(AFP) - Bruxelles a ouvert mercredi un nouveau front contre un géant américain du numérique en annonçant une "enquête approfondie" sur Amazon, soupçonné d'enfreindre les règles européennes de concurrence en utilisant à son avantage les données issues des détaillants indépendants qui vendent sur son site.
"J'ai décidé d'examiner très attentivement les pratiques commerciales d'Amazon et son double rôle en tant que place de marché et détaillant, afin de vérifier si l'entreprise respecte les règles de concurrence de l'UE", a expliqué la commissaire européenne à la Concurrence, Margrethe Vestager, dans un communiqué.
La Danoise, dont les services ont enquêté sur Apple, Facebook, Google et déjà Amazon dans le passé, a été critiquée par le président américain Donald Trump, qui l'accuse de détester les Etats-Unis, pour avoir à plusieurs reprises infligé des amendes aux entreprises américaines.
"Nous allons coopérer pleinement avec la Commission européenne et nous continuerons à travailler dur pour soutenir les entreprises de toutes tailles et les aider à se développer", a réagi Amazon dans un communiqué.
L'entreprise américaine vend directement des produits sur son site internet, mais met également à disposition de vendeurs indépendants une place de marché appelée "Marketplace", sur laquelle ils peuvent vendre aux consommateurs.
"En fournissant une place de marché aux vendeurs indépendants, Amazon collecte en permanence des informations sur les activités exercées sur sa plateforme", explique la Commission.
L'ouverture de cette "enquête approfondie" fait suite à une enquête préliminaire débutée il y a plusieurs mois, qui a laissé apparaître que le géant américain du commerce en ligne utilisait "des informations sensibles sous l'angle de la concurrence" sur "les vendeurs, leurs produits et leurs transactions".
"L'ouverture d'une procédure formelle d'examen ne préjuge pas de son issue", précise la Commission.
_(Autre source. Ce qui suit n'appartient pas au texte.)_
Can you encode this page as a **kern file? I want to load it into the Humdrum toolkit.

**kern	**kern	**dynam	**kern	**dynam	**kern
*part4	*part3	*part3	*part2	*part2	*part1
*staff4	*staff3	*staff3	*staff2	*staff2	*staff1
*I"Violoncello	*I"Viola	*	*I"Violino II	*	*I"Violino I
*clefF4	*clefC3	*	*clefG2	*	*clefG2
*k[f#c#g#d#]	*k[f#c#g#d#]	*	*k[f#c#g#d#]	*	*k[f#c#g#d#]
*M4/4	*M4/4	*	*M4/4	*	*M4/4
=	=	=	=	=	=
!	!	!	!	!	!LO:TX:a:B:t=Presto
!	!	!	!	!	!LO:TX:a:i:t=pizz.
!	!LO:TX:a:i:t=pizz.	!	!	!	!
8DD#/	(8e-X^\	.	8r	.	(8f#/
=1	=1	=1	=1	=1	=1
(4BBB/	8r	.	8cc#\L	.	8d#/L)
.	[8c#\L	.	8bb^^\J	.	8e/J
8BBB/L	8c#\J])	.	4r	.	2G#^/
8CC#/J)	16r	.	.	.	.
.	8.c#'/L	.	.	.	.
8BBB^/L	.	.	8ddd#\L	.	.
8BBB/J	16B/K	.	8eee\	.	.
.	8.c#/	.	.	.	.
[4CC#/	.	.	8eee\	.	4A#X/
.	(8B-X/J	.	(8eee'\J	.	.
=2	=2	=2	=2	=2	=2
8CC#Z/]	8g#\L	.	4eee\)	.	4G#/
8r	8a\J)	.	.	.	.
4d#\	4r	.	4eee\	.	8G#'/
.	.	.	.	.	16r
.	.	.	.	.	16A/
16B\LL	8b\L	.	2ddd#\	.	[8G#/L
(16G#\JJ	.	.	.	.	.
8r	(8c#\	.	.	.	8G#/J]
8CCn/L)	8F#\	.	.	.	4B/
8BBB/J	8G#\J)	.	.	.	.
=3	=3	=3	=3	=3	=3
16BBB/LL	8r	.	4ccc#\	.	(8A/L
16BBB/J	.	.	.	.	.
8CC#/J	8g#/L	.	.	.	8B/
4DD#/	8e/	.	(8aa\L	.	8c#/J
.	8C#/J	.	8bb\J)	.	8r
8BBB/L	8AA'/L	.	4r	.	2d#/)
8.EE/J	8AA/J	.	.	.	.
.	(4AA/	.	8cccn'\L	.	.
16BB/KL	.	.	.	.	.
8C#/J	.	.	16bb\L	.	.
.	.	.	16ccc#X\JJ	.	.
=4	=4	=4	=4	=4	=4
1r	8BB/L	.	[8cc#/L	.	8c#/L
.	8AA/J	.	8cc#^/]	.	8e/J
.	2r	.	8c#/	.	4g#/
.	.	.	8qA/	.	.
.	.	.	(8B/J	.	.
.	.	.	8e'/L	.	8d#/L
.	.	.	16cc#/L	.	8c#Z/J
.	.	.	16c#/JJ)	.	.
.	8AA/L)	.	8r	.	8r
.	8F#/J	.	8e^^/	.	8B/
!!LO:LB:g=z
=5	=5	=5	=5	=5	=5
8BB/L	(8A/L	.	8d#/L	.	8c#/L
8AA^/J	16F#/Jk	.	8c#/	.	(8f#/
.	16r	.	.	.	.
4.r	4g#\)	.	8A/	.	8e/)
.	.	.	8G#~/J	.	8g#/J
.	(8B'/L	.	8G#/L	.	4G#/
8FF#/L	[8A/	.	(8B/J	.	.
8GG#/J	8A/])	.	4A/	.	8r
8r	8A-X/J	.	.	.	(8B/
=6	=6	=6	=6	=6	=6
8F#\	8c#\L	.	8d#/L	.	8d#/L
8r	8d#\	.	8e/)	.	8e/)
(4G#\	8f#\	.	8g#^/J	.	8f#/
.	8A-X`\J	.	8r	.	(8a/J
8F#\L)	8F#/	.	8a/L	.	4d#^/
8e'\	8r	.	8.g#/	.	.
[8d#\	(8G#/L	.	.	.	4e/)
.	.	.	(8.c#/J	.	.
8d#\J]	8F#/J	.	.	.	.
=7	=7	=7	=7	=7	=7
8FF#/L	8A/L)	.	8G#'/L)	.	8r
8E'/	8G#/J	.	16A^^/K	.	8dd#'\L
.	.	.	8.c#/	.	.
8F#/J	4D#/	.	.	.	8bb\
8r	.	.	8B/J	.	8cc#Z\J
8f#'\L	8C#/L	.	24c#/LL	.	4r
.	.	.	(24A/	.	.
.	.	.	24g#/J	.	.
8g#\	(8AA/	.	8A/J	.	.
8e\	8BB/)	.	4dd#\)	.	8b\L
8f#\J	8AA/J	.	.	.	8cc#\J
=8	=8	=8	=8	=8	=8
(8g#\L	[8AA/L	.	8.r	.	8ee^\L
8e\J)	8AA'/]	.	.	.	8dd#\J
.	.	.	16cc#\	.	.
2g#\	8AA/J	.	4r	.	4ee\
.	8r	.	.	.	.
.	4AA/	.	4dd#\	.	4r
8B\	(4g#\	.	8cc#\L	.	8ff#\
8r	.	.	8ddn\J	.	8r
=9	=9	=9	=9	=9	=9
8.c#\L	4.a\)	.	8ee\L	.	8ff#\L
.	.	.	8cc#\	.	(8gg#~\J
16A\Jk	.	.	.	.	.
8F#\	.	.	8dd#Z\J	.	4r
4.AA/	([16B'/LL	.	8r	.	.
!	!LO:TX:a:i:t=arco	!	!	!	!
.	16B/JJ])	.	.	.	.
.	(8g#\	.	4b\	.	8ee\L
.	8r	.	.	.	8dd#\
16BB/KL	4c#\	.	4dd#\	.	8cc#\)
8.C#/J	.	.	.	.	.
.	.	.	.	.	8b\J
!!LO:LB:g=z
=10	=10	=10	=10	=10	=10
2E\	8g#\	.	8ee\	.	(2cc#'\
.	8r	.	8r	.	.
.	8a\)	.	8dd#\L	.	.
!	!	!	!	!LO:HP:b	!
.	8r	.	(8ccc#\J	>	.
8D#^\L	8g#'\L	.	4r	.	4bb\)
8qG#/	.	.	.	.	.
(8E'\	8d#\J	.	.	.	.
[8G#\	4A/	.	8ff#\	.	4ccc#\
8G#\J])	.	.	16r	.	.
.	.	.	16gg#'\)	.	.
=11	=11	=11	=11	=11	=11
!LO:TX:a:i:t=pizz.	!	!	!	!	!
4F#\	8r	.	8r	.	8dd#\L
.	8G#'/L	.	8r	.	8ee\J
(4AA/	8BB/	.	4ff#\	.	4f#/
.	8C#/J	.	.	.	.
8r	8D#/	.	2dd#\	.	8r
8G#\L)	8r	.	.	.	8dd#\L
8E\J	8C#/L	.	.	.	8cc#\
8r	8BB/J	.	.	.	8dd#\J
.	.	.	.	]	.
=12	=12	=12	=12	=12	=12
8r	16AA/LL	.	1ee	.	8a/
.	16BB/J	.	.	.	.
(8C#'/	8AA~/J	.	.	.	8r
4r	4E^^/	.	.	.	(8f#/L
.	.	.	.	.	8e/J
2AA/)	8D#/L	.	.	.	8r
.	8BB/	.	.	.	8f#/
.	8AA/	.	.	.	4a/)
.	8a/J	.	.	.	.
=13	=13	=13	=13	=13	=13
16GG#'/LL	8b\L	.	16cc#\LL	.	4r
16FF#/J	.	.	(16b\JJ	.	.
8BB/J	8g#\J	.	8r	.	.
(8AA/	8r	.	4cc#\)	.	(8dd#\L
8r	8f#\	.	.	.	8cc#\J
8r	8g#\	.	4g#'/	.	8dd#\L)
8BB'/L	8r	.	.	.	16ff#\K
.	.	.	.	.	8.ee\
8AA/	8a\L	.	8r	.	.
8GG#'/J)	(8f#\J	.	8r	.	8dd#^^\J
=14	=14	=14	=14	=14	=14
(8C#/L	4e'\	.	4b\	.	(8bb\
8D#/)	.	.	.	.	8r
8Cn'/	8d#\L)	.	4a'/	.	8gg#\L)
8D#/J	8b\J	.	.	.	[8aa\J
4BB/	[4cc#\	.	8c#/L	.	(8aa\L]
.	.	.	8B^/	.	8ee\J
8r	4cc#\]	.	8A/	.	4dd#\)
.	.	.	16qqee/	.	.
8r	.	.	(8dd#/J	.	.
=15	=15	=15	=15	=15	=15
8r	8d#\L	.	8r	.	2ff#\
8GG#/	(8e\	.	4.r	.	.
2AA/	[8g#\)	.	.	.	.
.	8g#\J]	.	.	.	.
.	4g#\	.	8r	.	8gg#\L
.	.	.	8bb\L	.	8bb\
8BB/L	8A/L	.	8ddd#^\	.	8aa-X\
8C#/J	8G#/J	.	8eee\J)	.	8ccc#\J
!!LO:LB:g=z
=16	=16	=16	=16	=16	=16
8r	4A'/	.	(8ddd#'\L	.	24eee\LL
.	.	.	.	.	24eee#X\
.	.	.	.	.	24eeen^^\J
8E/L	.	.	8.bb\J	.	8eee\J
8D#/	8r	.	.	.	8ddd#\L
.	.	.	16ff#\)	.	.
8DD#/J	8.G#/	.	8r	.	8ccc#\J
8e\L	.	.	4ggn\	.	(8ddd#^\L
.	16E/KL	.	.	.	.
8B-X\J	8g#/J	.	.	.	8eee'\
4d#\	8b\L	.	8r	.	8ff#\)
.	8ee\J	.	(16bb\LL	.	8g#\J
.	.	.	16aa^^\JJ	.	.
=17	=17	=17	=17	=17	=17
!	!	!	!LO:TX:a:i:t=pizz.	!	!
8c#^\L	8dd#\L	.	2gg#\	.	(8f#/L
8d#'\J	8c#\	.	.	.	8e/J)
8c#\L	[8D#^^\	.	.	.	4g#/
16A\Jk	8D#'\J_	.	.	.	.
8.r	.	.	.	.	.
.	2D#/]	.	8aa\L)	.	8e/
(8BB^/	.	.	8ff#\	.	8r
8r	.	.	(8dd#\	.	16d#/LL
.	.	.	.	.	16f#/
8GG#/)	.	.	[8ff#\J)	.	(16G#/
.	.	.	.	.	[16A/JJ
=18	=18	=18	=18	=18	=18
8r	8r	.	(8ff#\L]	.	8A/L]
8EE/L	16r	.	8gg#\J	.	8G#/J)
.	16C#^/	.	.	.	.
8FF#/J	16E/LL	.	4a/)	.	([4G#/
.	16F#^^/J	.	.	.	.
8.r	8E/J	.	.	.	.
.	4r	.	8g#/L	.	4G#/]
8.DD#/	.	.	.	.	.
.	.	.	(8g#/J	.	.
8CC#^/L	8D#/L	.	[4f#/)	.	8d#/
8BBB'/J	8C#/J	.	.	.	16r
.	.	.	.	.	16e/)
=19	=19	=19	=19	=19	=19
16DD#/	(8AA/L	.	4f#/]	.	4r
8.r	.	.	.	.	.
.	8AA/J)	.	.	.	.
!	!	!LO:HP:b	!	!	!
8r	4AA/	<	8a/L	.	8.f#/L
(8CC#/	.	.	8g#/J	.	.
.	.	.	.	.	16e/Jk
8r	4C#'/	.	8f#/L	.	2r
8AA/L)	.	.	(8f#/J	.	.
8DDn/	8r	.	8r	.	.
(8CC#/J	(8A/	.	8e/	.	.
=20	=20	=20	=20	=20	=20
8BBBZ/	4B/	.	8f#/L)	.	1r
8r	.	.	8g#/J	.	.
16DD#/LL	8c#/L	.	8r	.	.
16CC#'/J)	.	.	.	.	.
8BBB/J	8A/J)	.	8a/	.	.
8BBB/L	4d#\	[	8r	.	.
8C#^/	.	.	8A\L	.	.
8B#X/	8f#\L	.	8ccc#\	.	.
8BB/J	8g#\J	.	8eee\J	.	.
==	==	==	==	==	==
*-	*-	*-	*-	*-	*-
Les sanctions infligées par Bruxelles dans ce type de cas peuvent atteindre jusqu'à 10% du chiffre d'affaires.
Les revenus d'Amazon ont progressé de 31% en 2018, à 232,9 milliards de dollars (207,7 milliards d'euros). Son fondateur, Jeff Bezos, est aujourd'hui l'homme le plus riche du monde avec une fortune estimée à 164,8 milliards de dollars (147 mds d'euros), selon des pointages réalisés par le magazine Forbes et l'agence Bloomberg.
"Toute la question tourne autour des données" recueillies grâce aux petits détaillants qu'Amazon héberge, avait expliqué Mme Vestager en septembre dernier, lorsqu'elle avait annoncé l'existence d'une enquête préliminaire "sur un éventuel abus de position dominante".
Amazon pourrait ensuite exploiter ces données pour "faire ses propres calculs", "voir ce que les gens veulent comme offre, et ce qui les fait acheter tel ou tel produit", avait-elle ajouté à l'époque.
"L'enjeu pour le monde numérique est important, car toute action de la Commission peut avoir un impact sur le +business model+ des géants du web, qui est fondé sur l'accumulation de données", a commenté Andrea Collart, de la société de conseil Avisa à Bruxelles.
Amazon est également sous le coup d'enquêtes des autorités de la concurrence allemandes, autrichiennes, luxembourgeoises et italiennes pour le même "double rôle" qui inquiète aujourd'hui Bruxelles.
"Nous sommes en contact et en coordination", a expliqué une porte-parole de la Commission. Et "nous sommes arrivés à la conclusion que ces enquêtes ne chevauchent pas la nôtre, puisqu'elles ne portent pas sur l'utilisation des données par Amazon."
L'office anti-cartel allemand a d'ailleurs mis fin mercredi à son enquête contre Amazon, qui s'est en échange engagé à modifier ses conditions d'utilisation.
Le géant américain avait déjà fait l'objet d'une enquête de la Commission, qui lui avait demandé en 2017 de rembourser au Luxembourg 250 millions d'euros d'avantages fiscaux indus.
Bruxelles a notamment infligé trois lourdes amendes au géant d'internet Google pour abus de position dominante sur son système d'exploitation pour smartphone Android (4,34 milliards d'euros), son comparateur de prix Google Shopping (2,42 milliards d'euros) et sa régie publicitaire AdSense (1,49 milliard d'euros).